» ACTIVITY: Every line of the records below that has the word "cout" should be copied.

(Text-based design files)
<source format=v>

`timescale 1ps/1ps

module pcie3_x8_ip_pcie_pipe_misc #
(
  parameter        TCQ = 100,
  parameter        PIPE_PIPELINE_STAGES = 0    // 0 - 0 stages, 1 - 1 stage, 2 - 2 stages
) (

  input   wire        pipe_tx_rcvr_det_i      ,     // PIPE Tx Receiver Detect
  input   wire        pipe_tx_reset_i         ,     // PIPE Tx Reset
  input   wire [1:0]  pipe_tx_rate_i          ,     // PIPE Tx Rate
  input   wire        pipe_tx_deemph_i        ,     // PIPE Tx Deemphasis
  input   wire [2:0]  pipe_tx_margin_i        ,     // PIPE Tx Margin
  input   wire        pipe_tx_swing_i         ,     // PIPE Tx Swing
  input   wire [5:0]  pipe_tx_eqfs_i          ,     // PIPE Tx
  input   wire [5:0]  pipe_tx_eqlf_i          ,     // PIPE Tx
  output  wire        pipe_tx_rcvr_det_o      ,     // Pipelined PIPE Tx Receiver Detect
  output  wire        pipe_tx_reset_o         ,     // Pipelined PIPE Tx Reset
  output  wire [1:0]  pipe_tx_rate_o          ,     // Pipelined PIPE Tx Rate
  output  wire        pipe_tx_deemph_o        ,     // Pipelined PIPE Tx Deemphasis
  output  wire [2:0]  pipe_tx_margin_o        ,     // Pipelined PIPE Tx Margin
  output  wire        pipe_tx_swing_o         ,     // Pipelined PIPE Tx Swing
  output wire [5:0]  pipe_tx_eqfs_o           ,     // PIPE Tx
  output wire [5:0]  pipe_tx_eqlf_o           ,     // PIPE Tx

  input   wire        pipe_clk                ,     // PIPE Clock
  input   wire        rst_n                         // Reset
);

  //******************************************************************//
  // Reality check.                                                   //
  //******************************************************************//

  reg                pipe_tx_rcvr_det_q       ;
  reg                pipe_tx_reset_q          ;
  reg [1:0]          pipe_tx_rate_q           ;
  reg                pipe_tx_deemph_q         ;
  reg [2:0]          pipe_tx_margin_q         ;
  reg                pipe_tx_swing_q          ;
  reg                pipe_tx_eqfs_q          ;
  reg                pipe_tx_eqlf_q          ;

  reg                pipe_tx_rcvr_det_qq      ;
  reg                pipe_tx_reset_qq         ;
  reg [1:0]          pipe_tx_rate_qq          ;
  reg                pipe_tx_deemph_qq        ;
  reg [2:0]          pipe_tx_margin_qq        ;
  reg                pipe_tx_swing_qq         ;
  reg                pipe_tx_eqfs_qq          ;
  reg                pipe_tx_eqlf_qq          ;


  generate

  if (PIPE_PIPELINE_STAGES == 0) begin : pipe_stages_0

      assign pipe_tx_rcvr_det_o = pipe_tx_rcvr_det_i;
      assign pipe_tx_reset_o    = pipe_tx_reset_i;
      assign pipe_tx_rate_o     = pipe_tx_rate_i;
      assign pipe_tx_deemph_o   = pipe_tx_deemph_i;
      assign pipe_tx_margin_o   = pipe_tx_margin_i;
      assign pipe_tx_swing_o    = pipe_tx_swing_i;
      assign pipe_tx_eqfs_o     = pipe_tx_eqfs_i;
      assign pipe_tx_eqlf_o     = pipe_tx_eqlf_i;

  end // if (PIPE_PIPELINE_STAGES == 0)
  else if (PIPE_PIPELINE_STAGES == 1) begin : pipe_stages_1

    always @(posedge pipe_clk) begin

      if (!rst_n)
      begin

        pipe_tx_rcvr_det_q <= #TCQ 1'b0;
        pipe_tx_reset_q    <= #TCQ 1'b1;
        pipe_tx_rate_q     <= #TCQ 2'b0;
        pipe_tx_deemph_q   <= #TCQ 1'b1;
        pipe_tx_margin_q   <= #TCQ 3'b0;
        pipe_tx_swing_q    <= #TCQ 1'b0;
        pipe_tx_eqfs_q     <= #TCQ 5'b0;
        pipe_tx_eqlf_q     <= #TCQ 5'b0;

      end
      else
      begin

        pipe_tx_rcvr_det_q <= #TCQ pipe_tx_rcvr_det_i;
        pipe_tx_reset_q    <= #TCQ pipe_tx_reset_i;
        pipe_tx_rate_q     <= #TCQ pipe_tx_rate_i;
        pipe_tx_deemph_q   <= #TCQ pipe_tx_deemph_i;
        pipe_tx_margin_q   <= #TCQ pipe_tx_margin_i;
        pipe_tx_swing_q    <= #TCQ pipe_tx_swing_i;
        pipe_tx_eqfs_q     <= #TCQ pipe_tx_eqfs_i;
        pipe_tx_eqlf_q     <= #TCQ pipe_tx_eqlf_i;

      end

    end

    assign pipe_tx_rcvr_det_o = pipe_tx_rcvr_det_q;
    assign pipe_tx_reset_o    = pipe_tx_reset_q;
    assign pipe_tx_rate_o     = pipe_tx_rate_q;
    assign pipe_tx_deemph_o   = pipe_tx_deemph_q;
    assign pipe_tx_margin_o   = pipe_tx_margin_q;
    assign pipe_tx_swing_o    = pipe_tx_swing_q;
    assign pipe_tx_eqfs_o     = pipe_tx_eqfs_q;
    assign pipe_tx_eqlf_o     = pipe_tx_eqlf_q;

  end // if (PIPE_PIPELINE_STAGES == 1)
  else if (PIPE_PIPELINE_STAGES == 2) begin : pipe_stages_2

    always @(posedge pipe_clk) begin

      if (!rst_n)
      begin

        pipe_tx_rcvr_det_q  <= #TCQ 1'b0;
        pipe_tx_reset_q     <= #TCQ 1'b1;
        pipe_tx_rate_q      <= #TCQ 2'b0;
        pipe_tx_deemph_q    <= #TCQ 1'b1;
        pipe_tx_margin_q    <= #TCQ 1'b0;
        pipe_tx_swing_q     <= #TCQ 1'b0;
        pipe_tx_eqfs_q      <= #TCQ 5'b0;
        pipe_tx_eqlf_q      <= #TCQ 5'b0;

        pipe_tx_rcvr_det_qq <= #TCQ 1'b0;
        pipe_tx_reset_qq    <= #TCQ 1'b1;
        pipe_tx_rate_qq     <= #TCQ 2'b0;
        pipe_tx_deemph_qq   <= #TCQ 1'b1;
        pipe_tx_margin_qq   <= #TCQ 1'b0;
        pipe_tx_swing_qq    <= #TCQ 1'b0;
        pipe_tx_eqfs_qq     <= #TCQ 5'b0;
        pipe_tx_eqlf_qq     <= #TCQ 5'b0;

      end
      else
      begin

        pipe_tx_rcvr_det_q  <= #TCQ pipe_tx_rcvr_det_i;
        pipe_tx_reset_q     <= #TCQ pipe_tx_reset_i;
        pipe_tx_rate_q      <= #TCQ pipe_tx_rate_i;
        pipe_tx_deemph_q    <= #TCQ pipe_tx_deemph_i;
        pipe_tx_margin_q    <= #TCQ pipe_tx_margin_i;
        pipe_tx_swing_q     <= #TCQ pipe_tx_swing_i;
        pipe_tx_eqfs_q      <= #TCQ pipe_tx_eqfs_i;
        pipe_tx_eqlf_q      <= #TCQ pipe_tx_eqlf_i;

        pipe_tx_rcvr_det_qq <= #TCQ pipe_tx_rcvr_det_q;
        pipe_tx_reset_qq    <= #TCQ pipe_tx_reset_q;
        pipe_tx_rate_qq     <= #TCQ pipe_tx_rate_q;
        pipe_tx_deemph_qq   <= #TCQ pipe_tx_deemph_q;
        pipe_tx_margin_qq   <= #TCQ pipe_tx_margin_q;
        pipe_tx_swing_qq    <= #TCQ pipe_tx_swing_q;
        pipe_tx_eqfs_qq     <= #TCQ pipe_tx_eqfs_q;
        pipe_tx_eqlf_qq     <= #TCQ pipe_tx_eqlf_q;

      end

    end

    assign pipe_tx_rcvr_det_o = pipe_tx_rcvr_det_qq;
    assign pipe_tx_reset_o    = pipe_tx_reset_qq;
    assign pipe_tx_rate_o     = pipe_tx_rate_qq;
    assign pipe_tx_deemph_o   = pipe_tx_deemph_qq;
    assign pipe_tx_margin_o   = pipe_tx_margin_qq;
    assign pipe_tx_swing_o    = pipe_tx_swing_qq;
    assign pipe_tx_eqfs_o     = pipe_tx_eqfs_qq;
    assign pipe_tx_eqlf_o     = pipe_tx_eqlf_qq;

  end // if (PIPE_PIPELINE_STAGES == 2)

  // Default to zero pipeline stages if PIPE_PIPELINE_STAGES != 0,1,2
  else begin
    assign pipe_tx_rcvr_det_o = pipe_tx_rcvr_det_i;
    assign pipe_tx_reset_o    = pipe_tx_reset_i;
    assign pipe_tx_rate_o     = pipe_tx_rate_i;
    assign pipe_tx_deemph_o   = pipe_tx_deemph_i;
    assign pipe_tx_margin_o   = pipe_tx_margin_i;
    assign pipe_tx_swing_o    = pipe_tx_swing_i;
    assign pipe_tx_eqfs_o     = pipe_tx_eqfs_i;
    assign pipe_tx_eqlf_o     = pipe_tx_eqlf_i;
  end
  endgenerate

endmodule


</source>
* * *
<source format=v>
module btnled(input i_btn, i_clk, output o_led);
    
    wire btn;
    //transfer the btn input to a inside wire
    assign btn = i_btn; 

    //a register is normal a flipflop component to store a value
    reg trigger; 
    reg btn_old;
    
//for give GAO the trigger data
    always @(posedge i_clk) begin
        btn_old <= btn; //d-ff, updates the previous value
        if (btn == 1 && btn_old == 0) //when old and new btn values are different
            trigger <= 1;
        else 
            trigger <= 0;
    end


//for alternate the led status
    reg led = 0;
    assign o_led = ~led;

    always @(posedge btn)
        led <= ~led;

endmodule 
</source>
---
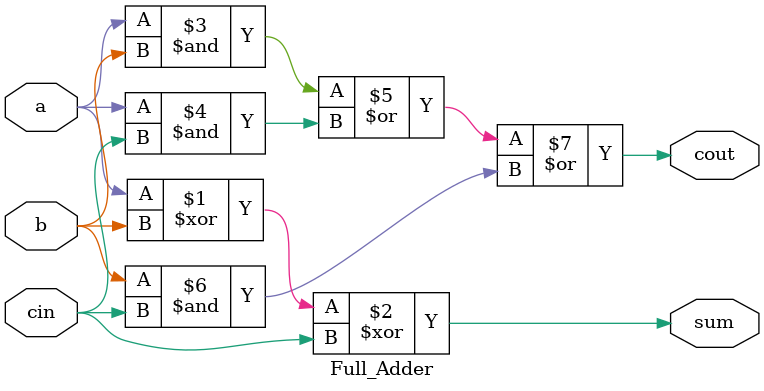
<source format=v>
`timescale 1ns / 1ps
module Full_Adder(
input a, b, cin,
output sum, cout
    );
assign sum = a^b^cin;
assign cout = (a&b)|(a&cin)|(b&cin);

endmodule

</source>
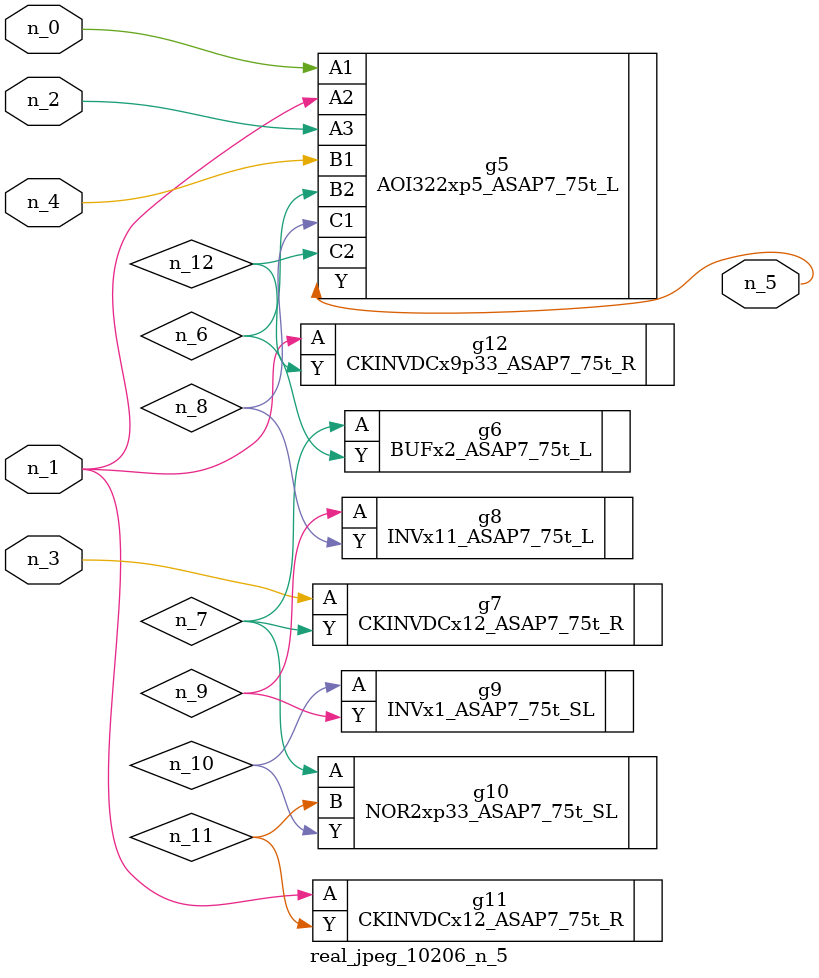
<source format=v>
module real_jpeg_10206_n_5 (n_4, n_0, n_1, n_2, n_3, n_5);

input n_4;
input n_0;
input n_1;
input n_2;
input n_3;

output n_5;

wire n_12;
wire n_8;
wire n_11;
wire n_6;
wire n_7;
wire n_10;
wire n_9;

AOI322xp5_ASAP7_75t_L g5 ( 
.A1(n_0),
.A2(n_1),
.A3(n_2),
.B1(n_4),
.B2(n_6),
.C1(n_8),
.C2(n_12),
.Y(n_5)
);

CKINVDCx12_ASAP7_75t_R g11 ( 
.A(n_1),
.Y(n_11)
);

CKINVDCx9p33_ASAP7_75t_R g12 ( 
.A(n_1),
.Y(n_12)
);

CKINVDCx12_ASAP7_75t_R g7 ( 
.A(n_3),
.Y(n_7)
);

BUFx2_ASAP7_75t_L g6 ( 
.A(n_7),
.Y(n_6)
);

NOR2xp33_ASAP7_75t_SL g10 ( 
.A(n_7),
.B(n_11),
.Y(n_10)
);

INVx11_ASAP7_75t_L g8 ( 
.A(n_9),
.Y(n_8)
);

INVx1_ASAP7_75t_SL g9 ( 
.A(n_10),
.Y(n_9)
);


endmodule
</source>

» RESULT OF THIS EXERCISE:
output sum, cout
assign cout = (a&b)|(a&cin)|(b&cin);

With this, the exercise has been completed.